INSTRUCTIONS FOR THE TASK
Reproduce the listing below verbatim, keeping every line in its original order.

INFORMATION GIVEN
· · · ·

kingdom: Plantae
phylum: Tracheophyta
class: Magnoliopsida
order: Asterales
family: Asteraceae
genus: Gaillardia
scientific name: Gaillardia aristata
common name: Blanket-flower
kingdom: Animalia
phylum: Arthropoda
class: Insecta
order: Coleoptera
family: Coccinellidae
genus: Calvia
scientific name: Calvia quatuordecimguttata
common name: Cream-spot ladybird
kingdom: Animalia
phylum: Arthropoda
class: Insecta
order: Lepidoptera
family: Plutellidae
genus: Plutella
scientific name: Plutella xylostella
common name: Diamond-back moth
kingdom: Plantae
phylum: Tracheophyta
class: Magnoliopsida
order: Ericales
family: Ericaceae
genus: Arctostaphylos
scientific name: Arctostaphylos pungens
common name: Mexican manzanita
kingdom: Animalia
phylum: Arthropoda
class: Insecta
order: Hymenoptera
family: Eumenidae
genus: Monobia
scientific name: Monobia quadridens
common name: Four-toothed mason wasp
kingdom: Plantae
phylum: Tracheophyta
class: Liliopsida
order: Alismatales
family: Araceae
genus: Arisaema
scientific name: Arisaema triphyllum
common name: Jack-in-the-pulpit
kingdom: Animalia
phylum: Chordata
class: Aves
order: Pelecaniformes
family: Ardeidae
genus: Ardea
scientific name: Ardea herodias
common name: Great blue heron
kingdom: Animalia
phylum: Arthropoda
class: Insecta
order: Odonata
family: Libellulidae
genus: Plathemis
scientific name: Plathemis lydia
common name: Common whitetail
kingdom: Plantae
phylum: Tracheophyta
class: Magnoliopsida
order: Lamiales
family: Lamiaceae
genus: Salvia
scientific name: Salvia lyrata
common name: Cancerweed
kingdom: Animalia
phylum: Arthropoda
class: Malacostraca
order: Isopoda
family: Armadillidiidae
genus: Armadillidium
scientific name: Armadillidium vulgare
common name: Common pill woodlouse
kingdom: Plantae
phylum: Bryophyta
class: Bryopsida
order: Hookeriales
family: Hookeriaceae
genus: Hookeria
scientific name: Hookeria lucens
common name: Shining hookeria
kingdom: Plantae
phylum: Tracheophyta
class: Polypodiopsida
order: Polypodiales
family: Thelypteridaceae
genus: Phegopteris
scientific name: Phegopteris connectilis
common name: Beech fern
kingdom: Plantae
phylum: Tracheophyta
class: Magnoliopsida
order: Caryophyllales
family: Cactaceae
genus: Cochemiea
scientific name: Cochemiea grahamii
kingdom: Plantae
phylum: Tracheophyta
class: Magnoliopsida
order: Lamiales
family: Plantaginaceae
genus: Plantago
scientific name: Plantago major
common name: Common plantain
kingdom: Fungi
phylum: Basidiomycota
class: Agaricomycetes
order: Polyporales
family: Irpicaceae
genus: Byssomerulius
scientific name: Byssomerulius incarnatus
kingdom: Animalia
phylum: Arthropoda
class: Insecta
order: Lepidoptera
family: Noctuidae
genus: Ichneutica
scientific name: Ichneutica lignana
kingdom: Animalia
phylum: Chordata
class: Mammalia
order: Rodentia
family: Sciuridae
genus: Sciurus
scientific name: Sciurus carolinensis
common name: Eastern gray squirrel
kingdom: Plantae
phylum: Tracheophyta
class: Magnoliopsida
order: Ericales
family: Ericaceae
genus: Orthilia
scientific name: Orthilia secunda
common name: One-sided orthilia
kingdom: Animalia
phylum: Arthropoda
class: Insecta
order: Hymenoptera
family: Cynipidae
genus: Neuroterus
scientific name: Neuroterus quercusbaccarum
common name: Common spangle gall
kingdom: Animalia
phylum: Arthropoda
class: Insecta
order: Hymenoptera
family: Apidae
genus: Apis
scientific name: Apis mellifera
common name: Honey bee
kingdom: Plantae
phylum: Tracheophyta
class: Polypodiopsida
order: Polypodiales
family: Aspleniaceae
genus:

· · · ·

FINISHED TASK
kingdom: Plantae
phylum: Tracheophyta
class: Magnoliopsida
order: Asterales
family: Asteraceae
genus: Gaillardia
scientific name: Gaillardia aristata
common name: Blanket-flower
kingdom: Animalia
phylum: Arthropoda
class: Insecta
order: Coleoptera
family: Coccinellidae
genus: Calvia
scientific name: Calvia quatuordecimguttata
common name: Cream-spot ladybird
kingdom: Animalia
phylum: Arthropoda
class: Insecta
order: Lepidoptera
family: Plutellidae
genus: Plutella
scientific name: Plutella xylostella
common name: Diamond-back moth
kingdom: Plantae
phylum: Tracheophyta
class: Magnoliopsida
order: Ericales
family: Ericaceae
genus: Arctostaphylos
scientific name: Arctostaphylos pungens
common name: Mexican manzanita
kingdom: Animalia
phylum: Arthropoda
class: Insecta
order: Hymenoptera
family: Eumenidae
genus: Monobia
scientific name: Monobia quadridens
common name: Four-toothed mason wasp
kingdom: Plantae
phylum: Tracheophyta
class: Liliopsida
order: Alismatales
family: Araceae
genus: Arisaema
scientific name: Arisaema triphyllum
common name: Jack-in-the-pulpit
kingdom: Animalia
phylum: Chordata
class: Aves
order: Pelecaniformes
family: Ardeidae
genus: Ardea
scientific name: Ardea herodias
common name: Great blue heron
kingdom: Animalia
phylum: Arthropoda
class: Insecta
order: Odonata
family: Libellulidae
genus: Plathemis
scientific name: Plathemis lydia
common name: Common whitetail
kingdom: Plantae
phylum: Tracheophyta
class: Magnoliopsida
order: Lamiales
family: Lamiaceae
genus: Salvia
scientific name: Salvia lyrata
common name: Cancerweed
kingdom: Animalia
phylum: Arthropoda
class: Malacostraca
order: Isopoda
family: Armadillidiidae
genus: Armadillidium
scientific name: Armadillidium vulgare
common name: Common pill woodlouse
kingdom: Plantae
phylum: Bryophyta
class: Bryopsida
order: Hookeriales
family: Hookeriaceae
genus: Hookeria
scientific name: Hookeria lucens
common name: Shining hookeria
kingdom: Plantae
phylum: Tracheophyta
class: Polypodiopsida
order: Polypodiales
family: Thelypteridaceae
genus: Phegopteris
scientific name: Phegopteris connectilis
common name: Beech fern
kingdom: Plantae
phylum: Tracheophyta
class: Magnoliopsida
order: Caryophyllales
family: Cactaceae
genus: Cochemiea
scientific name: Cochemiea grahamii
kingdom: Plantae
phylum: Tracheophyta
class: Magnoliopsida
order: Lamiales
family: Plantaginaceae
genus: Plantago
scientific name: Plantago major
common name: Common plantain
kingdom: Fungi
phylum: Basidiomycota
class: Agaricomycetes
order: Polyporales
family: Irpicaceae
genus: Byssomerulius
scientific name: Byssomerulius incarnatus
kingdom: Animalia
phylum: Arthropoda
class: Insecta
order: Lepidoptera
family: Noctuidae
genus: Ichneutica
scientific name: Ichneutica lignana
kingdom: Animalia
phylum: Chordata
class: Mammalia
order: Rodentia
family: Sciuridae
genus: Sciurus
scientific name: Sciurus carolinensis
common name: Eastern gray squirrel
kingdom: Plantae
phylum: Tracheophyta
class: Magnoliopsida
order: Ericales
family: Ericaceae
genus: Orthilia
scientific name: Orthilia secunda
common name: One-sided orthilia
kingdom: Animalia
phylum: Arthropoda
class: Insecta
order: Hymenoptera
family: Cynipidae
genus: Neuroterus
scientific name: Neuroterus quercusbaccarum
common name: Common spangle gall
kingdom: Animalia
phylum: Arthropoda
class: Insecta
order: Hymenoptera
family: Apidae
genus: Apis
scientific name: Apis mellifera
common name: Honey bee
kingdom: Plantae
phylum: Tracheophyta
class: Polypodiopsida
order: Polypodiales
family: Aspleniaceae
genus:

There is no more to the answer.